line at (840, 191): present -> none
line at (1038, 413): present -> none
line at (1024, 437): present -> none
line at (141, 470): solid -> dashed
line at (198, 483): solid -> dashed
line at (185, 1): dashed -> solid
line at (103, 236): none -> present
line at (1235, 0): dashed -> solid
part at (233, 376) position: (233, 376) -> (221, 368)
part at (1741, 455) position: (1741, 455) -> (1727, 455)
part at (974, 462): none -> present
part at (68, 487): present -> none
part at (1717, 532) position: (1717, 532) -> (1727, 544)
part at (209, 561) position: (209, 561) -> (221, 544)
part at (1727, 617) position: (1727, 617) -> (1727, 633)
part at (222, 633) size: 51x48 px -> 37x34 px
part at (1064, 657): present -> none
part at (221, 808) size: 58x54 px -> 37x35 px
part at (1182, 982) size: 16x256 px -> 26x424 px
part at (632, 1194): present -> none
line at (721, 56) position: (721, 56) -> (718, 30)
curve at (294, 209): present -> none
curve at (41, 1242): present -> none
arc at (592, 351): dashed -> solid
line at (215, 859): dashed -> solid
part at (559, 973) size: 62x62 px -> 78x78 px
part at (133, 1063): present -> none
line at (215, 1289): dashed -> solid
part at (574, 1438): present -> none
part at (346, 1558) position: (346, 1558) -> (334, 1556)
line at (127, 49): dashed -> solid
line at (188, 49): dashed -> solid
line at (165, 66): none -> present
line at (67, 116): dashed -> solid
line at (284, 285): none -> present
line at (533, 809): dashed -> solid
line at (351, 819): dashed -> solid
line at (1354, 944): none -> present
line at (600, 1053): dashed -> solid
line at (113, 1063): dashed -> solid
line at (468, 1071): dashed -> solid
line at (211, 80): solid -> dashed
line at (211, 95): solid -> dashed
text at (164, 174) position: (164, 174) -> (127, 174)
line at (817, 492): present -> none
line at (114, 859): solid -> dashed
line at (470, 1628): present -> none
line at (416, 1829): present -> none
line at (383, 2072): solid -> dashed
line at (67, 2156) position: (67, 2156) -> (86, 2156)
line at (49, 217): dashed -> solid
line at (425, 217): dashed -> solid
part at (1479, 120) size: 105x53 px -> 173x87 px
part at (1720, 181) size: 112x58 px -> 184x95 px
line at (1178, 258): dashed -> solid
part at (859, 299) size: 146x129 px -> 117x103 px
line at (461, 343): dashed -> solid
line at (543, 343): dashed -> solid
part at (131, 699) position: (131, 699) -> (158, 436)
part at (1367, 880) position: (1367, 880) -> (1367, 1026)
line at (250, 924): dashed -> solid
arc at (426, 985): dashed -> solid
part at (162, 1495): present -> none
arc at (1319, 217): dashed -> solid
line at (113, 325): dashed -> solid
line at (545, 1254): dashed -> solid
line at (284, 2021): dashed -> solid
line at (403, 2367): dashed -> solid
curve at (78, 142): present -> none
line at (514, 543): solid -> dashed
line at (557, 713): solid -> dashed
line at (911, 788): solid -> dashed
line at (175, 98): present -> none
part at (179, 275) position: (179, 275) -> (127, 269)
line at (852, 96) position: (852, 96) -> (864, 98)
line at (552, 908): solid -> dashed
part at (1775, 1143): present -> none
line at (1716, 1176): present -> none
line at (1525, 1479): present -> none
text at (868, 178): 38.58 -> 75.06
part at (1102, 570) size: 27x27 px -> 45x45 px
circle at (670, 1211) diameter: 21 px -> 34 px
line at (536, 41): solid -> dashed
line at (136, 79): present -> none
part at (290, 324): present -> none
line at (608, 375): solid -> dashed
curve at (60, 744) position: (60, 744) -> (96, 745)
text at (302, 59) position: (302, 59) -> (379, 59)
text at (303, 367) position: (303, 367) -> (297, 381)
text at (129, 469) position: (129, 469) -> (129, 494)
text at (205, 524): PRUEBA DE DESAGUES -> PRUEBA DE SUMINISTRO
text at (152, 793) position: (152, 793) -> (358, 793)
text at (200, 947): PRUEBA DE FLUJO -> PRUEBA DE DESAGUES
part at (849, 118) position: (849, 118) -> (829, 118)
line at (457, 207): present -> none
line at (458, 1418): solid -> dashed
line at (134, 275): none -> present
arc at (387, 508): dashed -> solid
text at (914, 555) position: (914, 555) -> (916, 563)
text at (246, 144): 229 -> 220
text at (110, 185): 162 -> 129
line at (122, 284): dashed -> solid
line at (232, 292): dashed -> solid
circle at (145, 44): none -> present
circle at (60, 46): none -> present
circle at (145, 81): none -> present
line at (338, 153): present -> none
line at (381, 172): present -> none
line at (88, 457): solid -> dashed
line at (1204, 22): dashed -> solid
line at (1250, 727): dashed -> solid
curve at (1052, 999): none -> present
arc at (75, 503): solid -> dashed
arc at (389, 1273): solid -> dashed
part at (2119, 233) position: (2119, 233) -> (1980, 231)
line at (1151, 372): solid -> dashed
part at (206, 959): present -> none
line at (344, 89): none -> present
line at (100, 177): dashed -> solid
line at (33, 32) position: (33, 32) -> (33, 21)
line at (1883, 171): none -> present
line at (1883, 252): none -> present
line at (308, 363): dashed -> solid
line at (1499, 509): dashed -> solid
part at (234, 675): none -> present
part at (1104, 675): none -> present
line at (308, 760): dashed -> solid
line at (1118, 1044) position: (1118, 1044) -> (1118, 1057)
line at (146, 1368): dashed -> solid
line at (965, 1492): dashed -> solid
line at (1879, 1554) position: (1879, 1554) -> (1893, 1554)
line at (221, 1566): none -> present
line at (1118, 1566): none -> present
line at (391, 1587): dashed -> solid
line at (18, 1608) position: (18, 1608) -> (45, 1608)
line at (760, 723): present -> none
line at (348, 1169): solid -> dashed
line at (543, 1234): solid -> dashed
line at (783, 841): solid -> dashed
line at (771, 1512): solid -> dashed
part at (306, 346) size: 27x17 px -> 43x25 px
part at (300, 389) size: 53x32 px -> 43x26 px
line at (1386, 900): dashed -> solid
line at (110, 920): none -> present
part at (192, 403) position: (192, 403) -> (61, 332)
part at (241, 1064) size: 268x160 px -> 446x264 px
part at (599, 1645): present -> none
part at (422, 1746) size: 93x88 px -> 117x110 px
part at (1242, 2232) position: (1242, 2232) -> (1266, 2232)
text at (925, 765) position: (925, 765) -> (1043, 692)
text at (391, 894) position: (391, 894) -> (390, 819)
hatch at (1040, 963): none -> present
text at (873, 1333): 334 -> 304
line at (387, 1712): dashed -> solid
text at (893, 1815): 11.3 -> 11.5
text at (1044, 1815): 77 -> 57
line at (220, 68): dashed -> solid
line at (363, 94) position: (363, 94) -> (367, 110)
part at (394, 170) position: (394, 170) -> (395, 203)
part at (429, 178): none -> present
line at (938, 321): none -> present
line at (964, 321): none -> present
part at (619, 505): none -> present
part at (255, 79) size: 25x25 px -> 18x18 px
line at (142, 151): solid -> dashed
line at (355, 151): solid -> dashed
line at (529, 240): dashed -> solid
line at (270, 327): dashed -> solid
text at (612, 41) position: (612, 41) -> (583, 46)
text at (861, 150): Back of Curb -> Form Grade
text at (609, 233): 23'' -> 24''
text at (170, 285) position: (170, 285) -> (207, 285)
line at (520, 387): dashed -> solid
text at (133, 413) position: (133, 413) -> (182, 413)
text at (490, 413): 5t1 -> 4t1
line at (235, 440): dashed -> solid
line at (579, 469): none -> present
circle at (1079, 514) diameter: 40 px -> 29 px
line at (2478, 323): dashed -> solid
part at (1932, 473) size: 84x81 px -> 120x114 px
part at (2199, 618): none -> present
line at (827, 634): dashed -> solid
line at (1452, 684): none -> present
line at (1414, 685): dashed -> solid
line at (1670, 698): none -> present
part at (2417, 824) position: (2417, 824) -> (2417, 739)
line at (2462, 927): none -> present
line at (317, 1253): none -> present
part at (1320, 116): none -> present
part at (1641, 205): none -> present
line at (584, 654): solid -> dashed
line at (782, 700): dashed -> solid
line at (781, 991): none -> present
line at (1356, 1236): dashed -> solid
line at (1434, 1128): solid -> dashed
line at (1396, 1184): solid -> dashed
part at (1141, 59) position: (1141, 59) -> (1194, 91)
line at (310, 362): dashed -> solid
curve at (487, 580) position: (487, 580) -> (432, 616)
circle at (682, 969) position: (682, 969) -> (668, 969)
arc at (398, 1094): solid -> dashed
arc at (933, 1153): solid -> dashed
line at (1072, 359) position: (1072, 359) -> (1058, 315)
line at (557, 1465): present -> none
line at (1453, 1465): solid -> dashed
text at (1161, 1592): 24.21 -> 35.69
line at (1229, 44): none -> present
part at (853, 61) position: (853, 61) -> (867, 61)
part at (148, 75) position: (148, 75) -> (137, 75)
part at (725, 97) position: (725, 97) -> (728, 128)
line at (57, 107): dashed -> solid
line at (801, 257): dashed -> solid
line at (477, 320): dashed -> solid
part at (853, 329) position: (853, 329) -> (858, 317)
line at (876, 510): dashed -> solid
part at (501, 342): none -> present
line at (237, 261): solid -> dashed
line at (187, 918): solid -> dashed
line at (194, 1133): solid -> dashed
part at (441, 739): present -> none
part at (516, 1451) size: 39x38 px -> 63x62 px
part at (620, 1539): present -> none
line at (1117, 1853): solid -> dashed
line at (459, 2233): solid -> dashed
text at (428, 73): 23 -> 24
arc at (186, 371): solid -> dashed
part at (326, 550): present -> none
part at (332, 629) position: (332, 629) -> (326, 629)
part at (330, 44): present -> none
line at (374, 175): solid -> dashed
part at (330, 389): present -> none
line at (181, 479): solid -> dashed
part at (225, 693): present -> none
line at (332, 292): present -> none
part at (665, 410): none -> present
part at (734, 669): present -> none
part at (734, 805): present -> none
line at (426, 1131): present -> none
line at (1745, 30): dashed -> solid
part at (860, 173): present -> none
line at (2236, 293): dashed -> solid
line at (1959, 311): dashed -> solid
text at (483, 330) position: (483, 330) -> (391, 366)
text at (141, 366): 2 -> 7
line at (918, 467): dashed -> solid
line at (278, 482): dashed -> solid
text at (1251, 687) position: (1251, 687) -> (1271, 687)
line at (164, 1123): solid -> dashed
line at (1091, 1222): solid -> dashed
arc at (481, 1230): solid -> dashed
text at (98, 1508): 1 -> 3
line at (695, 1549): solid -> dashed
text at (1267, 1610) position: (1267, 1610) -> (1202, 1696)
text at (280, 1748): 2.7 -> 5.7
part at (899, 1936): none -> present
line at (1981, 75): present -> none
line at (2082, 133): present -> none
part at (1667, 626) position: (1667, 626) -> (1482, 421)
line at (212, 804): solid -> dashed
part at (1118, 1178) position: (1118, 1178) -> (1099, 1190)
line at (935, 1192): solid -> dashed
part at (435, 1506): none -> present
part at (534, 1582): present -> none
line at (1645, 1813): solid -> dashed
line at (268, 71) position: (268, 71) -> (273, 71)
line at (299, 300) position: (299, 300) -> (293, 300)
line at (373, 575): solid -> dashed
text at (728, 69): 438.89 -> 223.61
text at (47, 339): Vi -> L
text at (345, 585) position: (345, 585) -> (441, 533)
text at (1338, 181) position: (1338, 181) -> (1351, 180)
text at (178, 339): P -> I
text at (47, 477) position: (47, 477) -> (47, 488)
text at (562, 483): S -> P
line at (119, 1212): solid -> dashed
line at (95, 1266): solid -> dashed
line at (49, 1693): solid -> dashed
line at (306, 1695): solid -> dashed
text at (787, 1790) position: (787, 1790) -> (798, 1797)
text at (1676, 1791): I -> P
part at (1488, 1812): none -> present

◆ ◆ ◆ ◆ ◆ ◆ ◆

Copy out the lines exactly, starting at the first line of the records and ending at the line containing "part at (68, 487): present -> none".

line at (840, 191): present -> none
line at (1038, 413): present -> none
line at (1024, 437): present -> none
line at (141, 470): solid -> dashed
line at (198, 483): solid -> dashed
line at (185, 1): dashed -> solid
line at (103, 236): none -> present
line at (1235, 0): dashed -> solid
part at (233, 376) position: (233, 376) -> (221, 368)
part at (1741, 455) position: (1741, 455) -> (1727, 455)
part at (974, 462): none -> present
part at (68, 487): present -> none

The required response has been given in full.